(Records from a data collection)
^^^^

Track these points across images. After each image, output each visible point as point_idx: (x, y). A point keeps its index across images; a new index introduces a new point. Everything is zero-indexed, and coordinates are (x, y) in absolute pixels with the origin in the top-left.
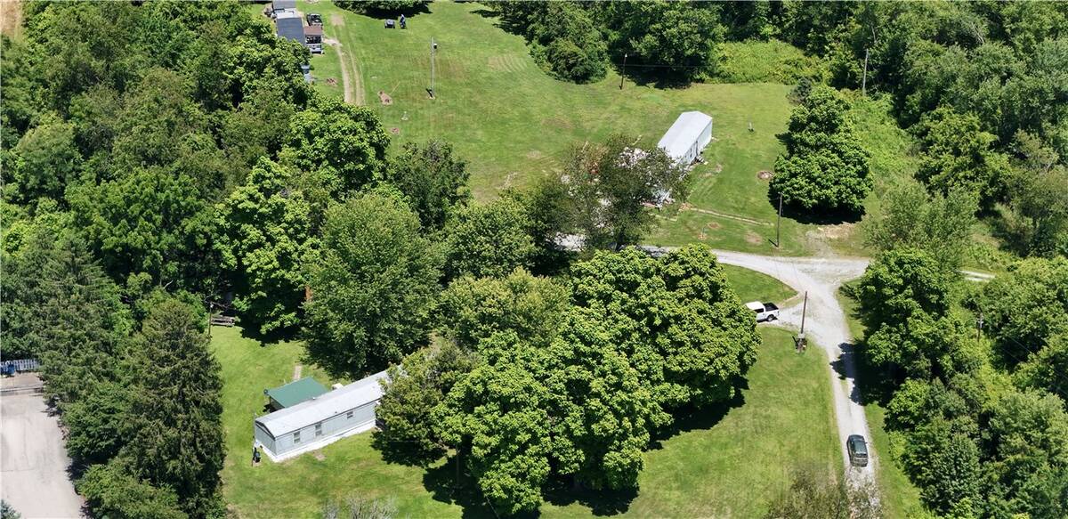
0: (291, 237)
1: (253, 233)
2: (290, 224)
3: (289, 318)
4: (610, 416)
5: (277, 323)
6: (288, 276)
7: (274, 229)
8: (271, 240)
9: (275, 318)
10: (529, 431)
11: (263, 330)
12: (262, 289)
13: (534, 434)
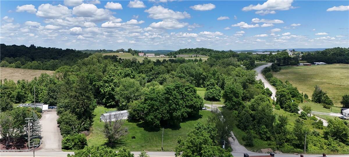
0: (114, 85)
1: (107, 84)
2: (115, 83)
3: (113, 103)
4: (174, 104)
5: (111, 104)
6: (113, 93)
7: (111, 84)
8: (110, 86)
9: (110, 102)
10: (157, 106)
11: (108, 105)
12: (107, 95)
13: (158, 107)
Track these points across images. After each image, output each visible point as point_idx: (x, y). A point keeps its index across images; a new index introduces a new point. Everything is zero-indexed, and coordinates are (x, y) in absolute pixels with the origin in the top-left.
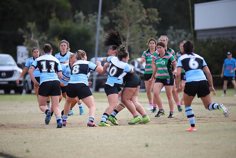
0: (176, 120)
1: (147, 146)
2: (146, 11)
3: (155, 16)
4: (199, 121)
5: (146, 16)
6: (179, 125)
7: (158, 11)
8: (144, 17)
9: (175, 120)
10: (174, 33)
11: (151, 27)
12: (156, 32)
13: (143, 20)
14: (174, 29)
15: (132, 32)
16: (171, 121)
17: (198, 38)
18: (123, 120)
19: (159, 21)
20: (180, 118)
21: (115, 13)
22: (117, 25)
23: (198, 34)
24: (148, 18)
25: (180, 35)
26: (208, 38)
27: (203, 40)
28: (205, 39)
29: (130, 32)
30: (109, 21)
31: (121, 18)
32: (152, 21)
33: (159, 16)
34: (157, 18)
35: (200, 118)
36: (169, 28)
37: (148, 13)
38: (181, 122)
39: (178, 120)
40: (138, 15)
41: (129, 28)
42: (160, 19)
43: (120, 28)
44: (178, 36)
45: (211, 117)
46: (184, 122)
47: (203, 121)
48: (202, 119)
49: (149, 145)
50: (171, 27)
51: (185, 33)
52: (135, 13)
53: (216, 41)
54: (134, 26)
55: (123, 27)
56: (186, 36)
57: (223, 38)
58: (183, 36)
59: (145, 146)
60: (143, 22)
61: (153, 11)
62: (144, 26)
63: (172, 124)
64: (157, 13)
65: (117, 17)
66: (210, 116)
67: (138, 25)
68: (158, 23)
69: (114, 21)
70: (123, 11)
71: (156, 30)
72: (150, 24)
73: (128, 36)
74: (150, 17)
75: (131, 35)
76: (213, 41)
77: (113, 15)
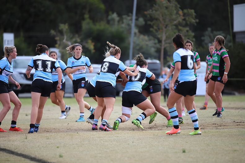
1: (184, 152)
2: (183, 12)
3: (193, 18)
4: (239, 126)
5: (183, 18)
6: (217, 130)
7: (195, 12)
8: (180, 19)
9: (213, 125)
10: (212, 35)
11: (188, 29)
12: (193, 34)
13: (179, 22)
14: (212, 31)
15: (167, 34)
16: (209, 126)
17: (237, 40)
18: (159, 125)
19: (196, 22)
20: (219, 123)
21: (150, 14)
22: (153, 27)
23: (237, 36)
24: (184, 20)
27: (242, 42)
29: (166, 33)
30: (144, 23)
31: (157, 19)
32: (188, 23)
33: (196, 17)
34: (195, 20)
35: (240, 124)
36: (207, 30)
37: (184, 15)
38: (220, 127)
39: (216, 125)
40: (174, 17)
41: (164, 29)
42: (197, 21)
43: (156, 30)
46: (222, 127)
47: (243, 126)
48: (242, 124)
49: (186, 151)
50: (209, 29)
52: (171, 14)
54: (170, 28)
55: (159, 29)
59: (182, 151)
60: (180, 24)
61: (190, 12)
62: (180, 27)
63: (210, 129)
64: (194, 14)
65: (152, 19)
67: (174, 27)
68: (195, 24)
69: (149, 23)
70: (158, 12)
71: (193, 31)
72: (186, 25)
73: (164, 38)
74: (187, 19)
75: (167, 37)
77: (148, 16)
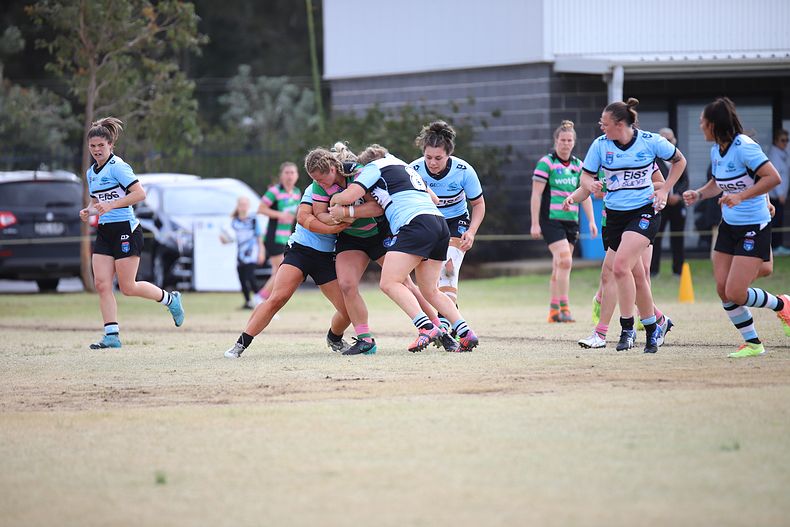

^^^^

## Work item
Reproduce the lines above verbatim, starting at the beginning of the records and ending at the line containing "10: (157, 106)", with both ends included. Omit the pictures from your answer.

## Finished exercise
Track these points across images. After each image, output each visible point as point_idx: (x, y). A point keeps its index across images; a new index introduces a new point. Everything is zero-indexed, and coordinates are (x, y) in absolute pixels with the origin in the top-left.
0: (291, 237)
1: (253, 233)
2: (290, 224)
3: (289, 318)
4: (610, 416)
5: (277, 323)
6: (288, 276)
7: (274, 229)
8: (271, 240)
9: (275, 318)
10: (529, 431)
11: (263, 330)
12: (262, 289)
13: (534, 434)
0: (114, 85)
1: (107, 84)
2: (115, 83)
3: (113, 103)
4: (174, 104)
5: (111, 104)
6: (113, 93)
7: (111, 84)
8: (110, 86)
9: (110, 102)
10: (157, 106)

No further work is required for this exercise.